We’ll have a little game of seven-up

And let the boy keep count.”—“We’ll have the game,

Assuredly,” said Isaac; “and I think

That I will have a drop of cider, also.”

They marched away together towards the house

And left me to my childish ruminations

Upon the ways of men. I followed them

Down cellar with my fancy, and then left them

For a fairer vision of all things at once

That was anon to be destroyed again

By the sound of voices and of heavy feet—

One of the sounds of life that I remember,

Though I forget so many that rang first

As if they were thrown down to me from Sinai.

So I remember, even to this day,

Just how they sounded, how they placed themselves,

And how the game went on while I made marks

And crossed them out, and meanwhile made some Trojans.

Likewise I made Ulysses, after Isaac,

And a little after Flaxman. Archibald

Was injured when he found himself left out,

But he had no heroics, and I said so:

I told him that his white beard was too long

And too straight down to be like things in Homer.

“Quite so,” said Isaac.—“Low,” said Archibald;

And he threw down a deuce with a deep grin

That showed his yellow teeth and made me happy.

So they played on till a bell rang from the door,

And Archibald said, “Supper.”—After that

The old men smoked while I sat watching them

And wondered with all comfort what might come

To me, and what might never come to me;

And when the time came for the long walk home

With Isaac in the twilight, I could see

The forest and the sunset and the sky-line,

No matter where it was that I was looking:

The flame beyond the boundary, the music,

The foam and the white ships, and two old men

Were things that would not leave me.—And that night

There came to me a dream—a shining one,

With two old angels in it. They had wings,

And they were sitting where a silver light

Suffused them, face to face. The wings of one

Began to palpitate as I approached,

But I was yet unseen when a dry voice

Cried thinly, with unpatronizing triumph,

“I’ve got you, Isaac; high, low, jack, and the game.”
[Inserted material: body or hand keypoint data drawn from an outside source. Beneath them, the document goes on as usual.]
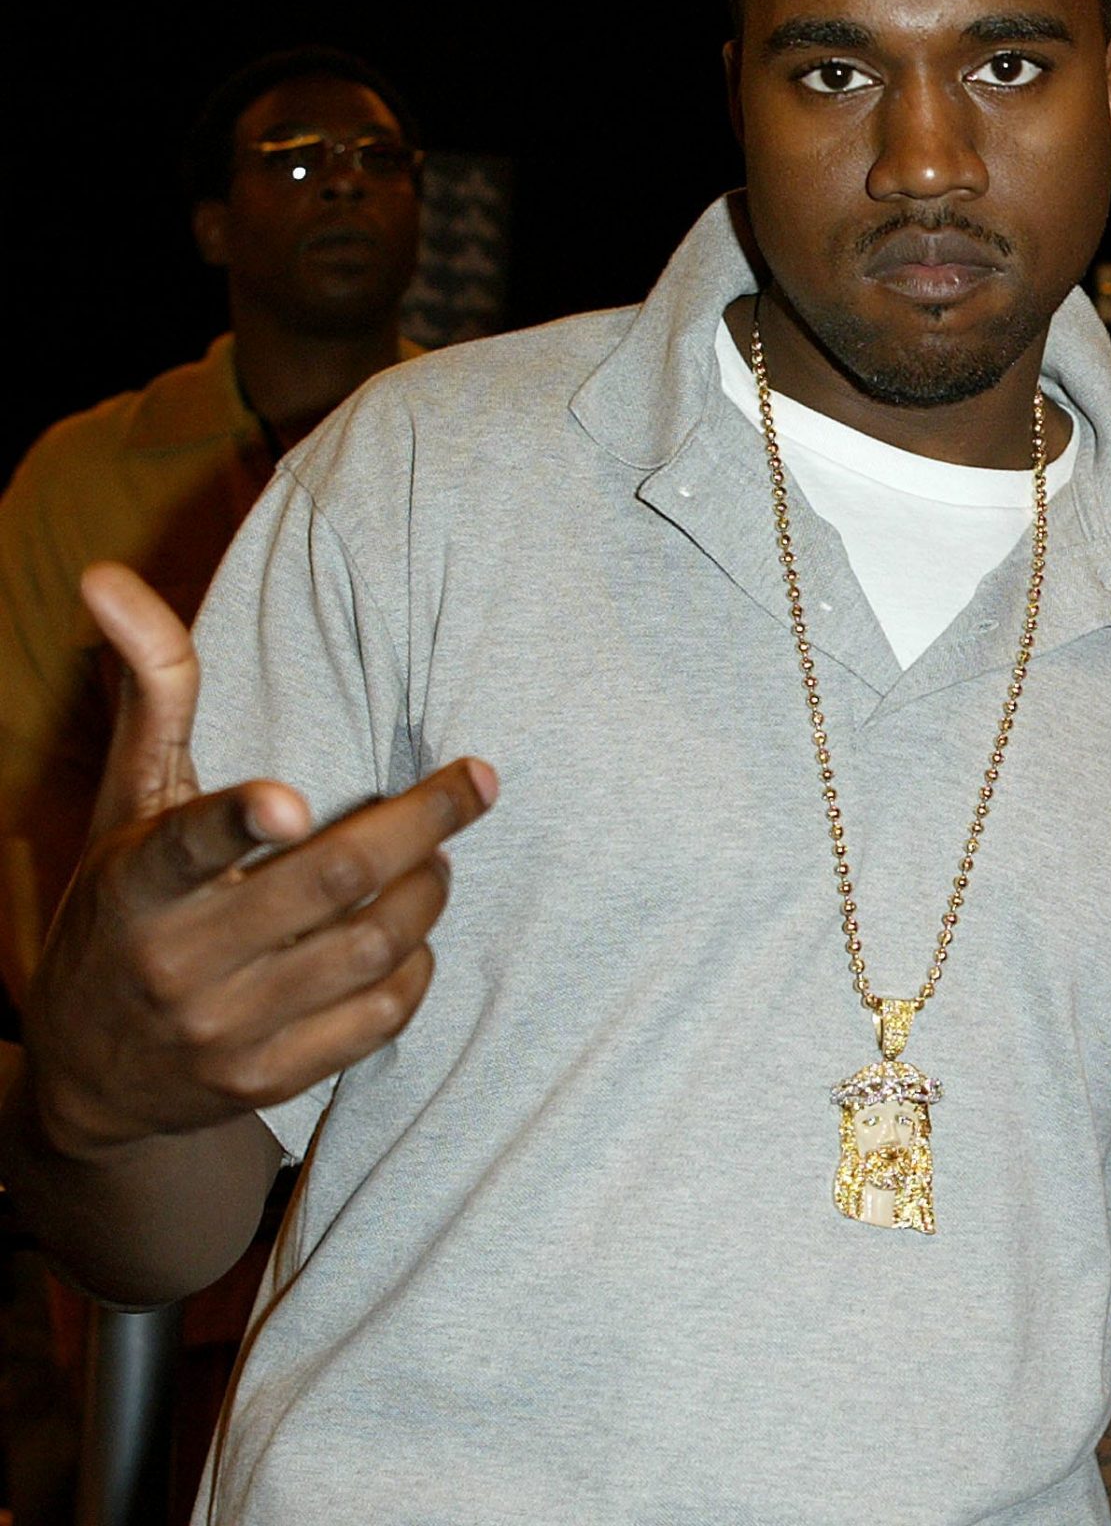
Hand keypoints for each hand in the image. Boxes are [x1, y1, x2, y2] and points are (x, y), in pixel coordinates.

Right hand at [23, 563, 495, 1160]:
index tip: (294, 801)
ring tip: (438, 858)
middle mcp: (175, 960)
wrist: (86, 1072)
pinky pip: (381, 1016)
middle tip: (476, 781)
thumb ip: (151, 694)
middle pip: (333, 882)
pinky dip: (416, 966)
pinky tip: (411, 934)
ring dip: (431, 889)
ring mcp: (223, 1028)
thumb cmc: (123, 906)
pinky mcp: (267, 1080)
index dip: (240, 821)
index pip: (185, 843)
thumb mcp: (128, 802)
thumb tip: (109, 578)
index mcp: (137, 882)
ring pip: (374, 945)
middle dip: (427, 821)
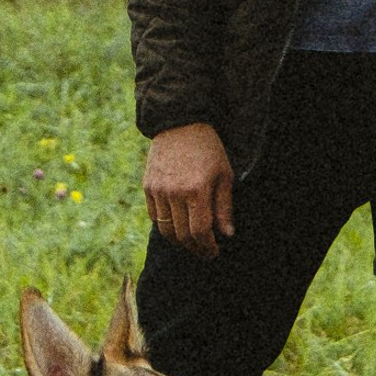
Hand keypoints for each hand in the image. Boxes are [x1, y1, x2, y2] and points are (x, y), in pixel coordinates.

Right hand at [144, 122, 234, 259]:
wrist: (180, 123)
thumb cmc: (208, 149)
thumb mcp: (224, 175)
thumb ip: (224, 207)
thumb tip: (227, 234)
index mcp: (196, 190)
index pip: (199, 232)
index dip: (207, 247)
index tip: (214, 252)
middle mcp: (174, 192)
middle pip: (181, 235)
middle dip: (194, 248)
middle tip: (204, 252)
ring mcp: (158, 190)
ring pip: (165, 229)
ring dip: (179, 241)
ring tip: (191, 242)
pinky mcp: (148, 186)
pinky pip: (154, 216)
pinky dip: (166, 225)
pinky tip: (178, 225)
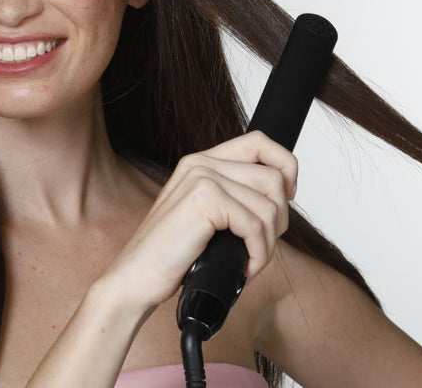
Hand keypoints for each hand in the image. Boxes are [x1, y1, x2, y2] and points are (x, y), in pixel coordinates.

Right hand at [99, 131, 296, 312]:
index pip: (261, 142)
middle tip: (262, 246)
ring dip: (269, 243)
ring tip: (250, 262)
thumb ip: (233, 198)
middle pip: (274, 176)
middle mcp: (202, 163)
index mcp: (201, 161)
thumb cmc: (170, 255)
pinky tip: (244, 269)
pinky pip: (255, 225)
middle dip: (280, 218)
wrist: (134, 279)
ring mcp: (202, 178)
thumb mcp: (205, 218)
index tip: (286, 198)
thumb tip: (280, 200)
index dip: (286, 166)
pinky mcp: (204, 200)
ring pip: (269, 204)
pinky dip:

Isaac and Archibald have gone their way

To the silence of the loved and well-forgotten.

I knew them, and I may have laughed at them;

But there’s a laughing that has honor in it,

And I have no regret for light words now.

Rather I think sometimes they may have made

Their sport of me;—but they would not do that,

They were too old for that. They were old men,

And I may laugh at them because I knew them.